This colourful Banana Funfetti Traybake is a fun and easy way of using up any over ripe bananas you might have isn your kitchen.
You may have noticed that I have been a little quiet on the blogging front this month. It is simply because I have been taking an impromptu break while the boys have been off school, so that I can enjoy my time with them. Of course this is not always the case with the bickering , moaning and shouting that goes on – and that is just me LOL! Seriously though, the 4 weeks we have had have flown by, and with less than 2 weeks to go now until the new school year begins, I have not been in a hurry to get back to blogging.
However, since I returned from my holiday a couple of weeks ago, I have been busy baking to give me a head start once my blogging mojo returns and the school week does. Hence, I decided that with the weather being a bit ‘meh’ today, and while the boys are busy playing upstairs, I would get a recipe posted.
This Banana Funfetti Traybake was a spur of the moment bake last week the I had some over ripe bananas to use up. Completely made up with regards to its ‘funfetti’ part, when I featured a photo of this traybake on my instagram it was really well received and despite having only taken one photo of it with my phone, I thought I would write a blog post around it anyway. After all, less is more so maybe a single photo is just enough sometimes.
Here is the recipe:
- 200ml olive oil
- 150g caster sugar
- 4 eggs
- ½ tsp bicarbonate of soda
- 1 tsp vanilla essence/extract
- 200g self raising flour
- 2 over ripe bananas, mashed
- edible sprinkles
- 150g milk chocolate
- edible sprinkles
- Pre heat the oven to 180C/160C fan/gas 4
- Grease and line a brownie tin (approx 20cm x 20cm square)
- Beat the oil and sugar together for a few minutes and then add the mashed banana and beat well for the same amount of time again
- Add the eggs and the vanilla and beat well.

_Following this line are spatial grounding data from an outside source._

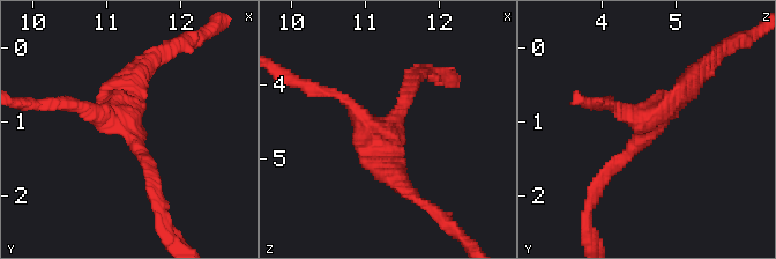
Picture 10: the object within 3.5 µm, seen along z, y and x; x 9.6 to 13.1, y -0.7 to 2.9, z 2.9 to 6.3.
show em xy step 5 tint at (11.30, 1.15, 4.60) # arms 3; arm_widths 200, 200, 300 nm

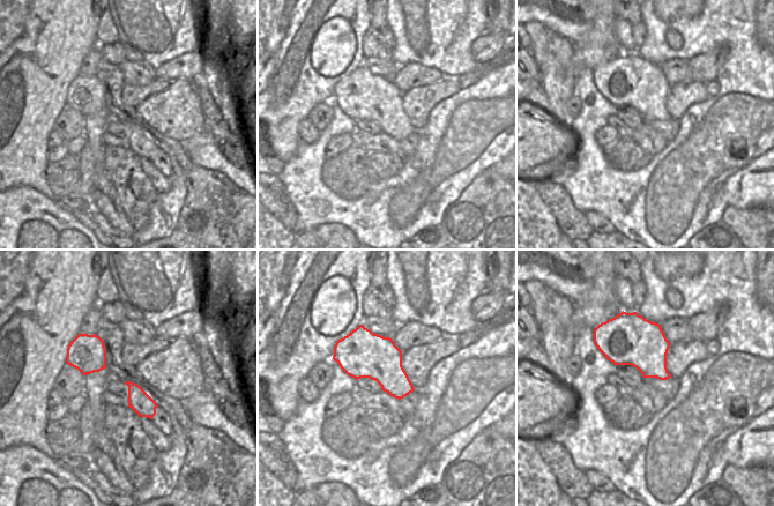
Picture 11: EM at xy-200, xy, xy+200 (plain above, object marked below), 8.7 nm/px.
skip # runs_along 10:(154, 187), (133, 138), (73, 103); continuous, no second cell

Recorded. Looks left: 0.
finish edits cut@7; rest unchecked

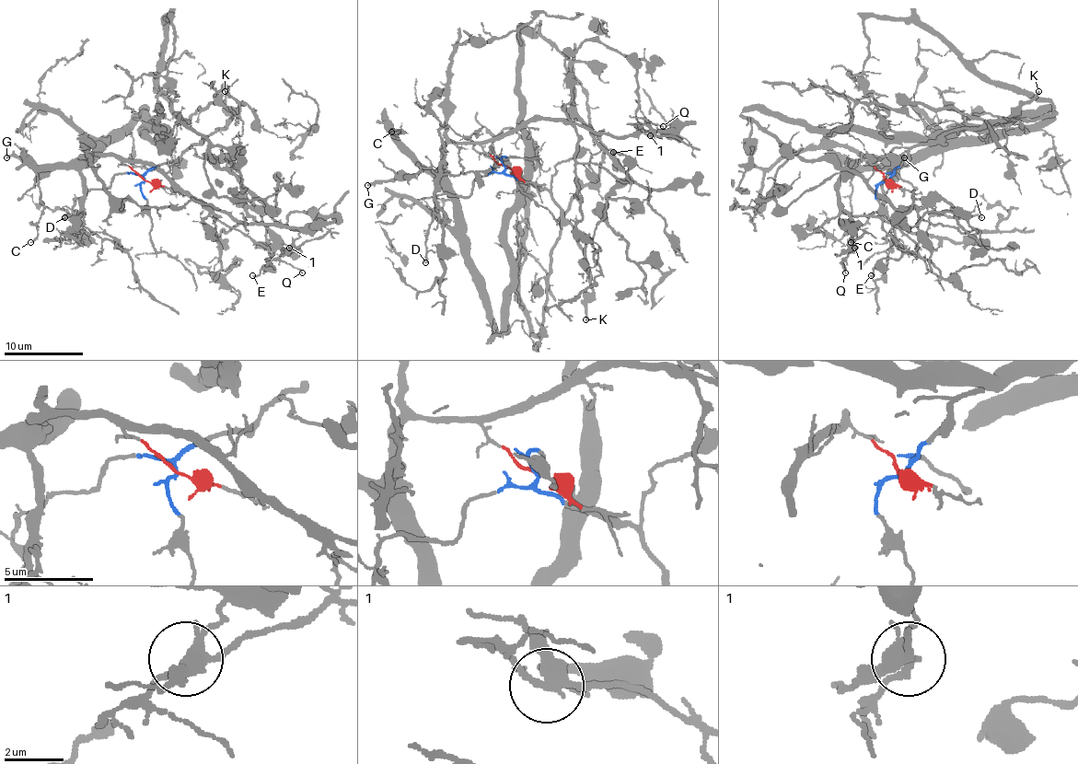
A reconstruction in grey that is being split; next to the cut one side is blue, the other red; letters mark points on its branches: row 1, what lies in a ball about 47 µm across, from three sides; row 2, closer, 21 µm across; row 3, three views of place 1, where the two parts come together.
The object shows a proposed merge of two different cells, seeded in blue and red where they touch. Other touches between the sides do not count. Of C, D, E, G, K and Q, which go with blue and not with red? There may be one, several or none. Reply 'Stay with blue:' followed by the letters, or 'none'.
Stay with blue: D, K

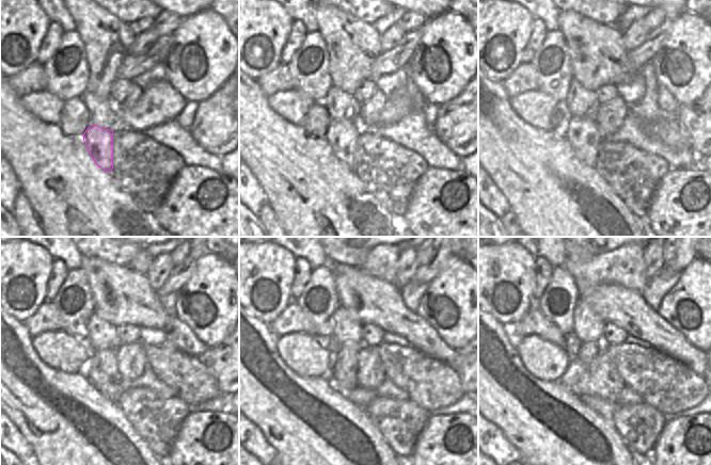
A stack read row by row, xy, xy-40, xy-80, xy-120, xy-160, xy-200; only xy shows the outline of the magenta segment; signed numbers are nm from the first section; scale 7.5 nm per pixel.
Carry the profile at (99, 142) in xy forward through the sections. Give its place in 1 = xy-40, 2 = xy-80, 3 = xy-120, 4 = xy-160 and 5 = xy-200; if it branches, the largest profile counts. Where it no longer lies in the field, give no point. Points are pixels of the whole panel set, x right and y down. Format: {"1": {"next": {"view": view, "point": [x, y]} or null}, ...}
{"1": {"next": {"view": "xy-40", "point": [342, 135]}}, "2": {"next": {"view": "xy-80", "point": [583, 134]}}, "3": {"next": {"view": "xy-120", "point": [101, 369]}}, "4": {"next": {"view": "xy-160", "point": [344, 371]}}, "5": {"next": {"view": "xy-200", "point": [587, 351]}}}

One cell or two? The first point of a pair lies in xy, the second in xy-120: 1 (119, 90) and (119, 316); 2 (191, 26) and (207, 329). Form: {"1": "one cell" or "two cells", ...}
{"1": "two cells", "2": "one cell"}

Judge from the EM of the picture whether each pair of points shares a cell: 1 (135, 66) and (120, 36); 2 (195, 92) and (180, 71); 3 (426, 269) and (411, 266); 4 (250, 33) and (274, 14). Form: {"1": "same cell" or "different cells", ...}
{"1": "different cells", "2": "same cell", "3": "different cells", "4": "same cell"}

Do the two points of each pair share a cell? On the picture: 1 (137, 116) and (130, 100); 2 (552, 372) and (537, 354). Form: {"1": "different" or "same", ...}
{"1": "different", "2": "same"}

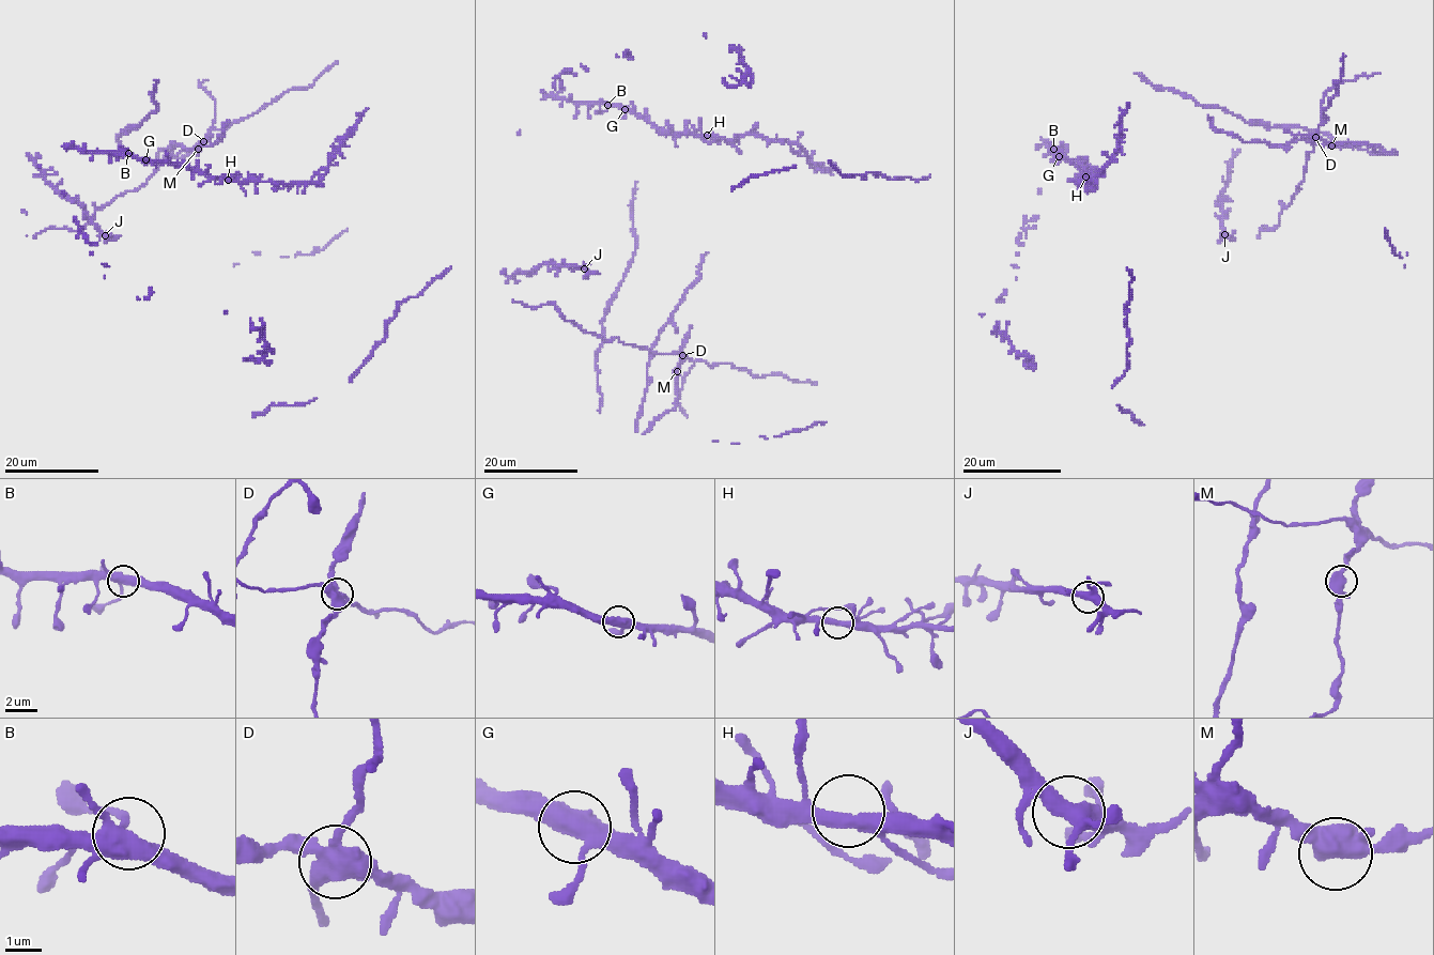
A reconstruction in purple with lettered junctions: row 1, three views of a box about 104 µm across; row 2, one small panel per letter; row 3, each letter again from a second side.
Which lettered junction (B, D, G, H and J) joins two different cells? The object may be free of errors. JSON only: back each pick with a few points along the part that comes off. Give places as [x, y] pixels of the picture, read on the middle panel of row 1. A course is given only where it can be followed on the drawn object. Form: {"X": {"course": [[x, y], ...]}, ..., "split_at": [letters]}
{"split_at": ["D"]}

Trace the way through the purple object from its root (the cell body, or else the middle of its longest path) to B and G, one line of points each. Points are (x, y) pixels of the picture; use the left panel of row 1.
B: (228, 180), (205, 176), (170, 163), (142, 159), (128, 153)
G: (228, 180), (145, 159)

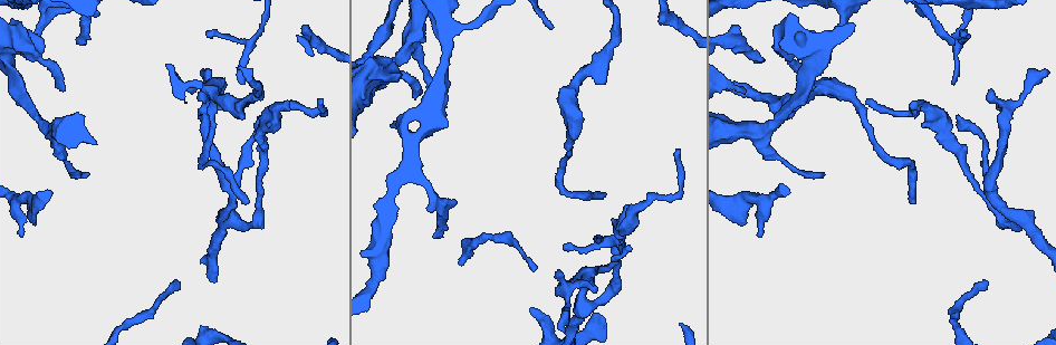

- Beat in the flour and the bicarbonate of soda until the mixture is smooth and thick and then lightly stir in about ½ tub of the sprinkles
- Pour into your prepared cake tin
- Bake in the oven for 25-35 minutes until cooked right through
- Once your cake is completely cold, remove and then top with the melted chocolate and more sprinkles.
- Leave to set in a. cool place and then cut into squares and enjoy.
- These will keep for up to 5 days in a cool place in a tub/tin with a lid.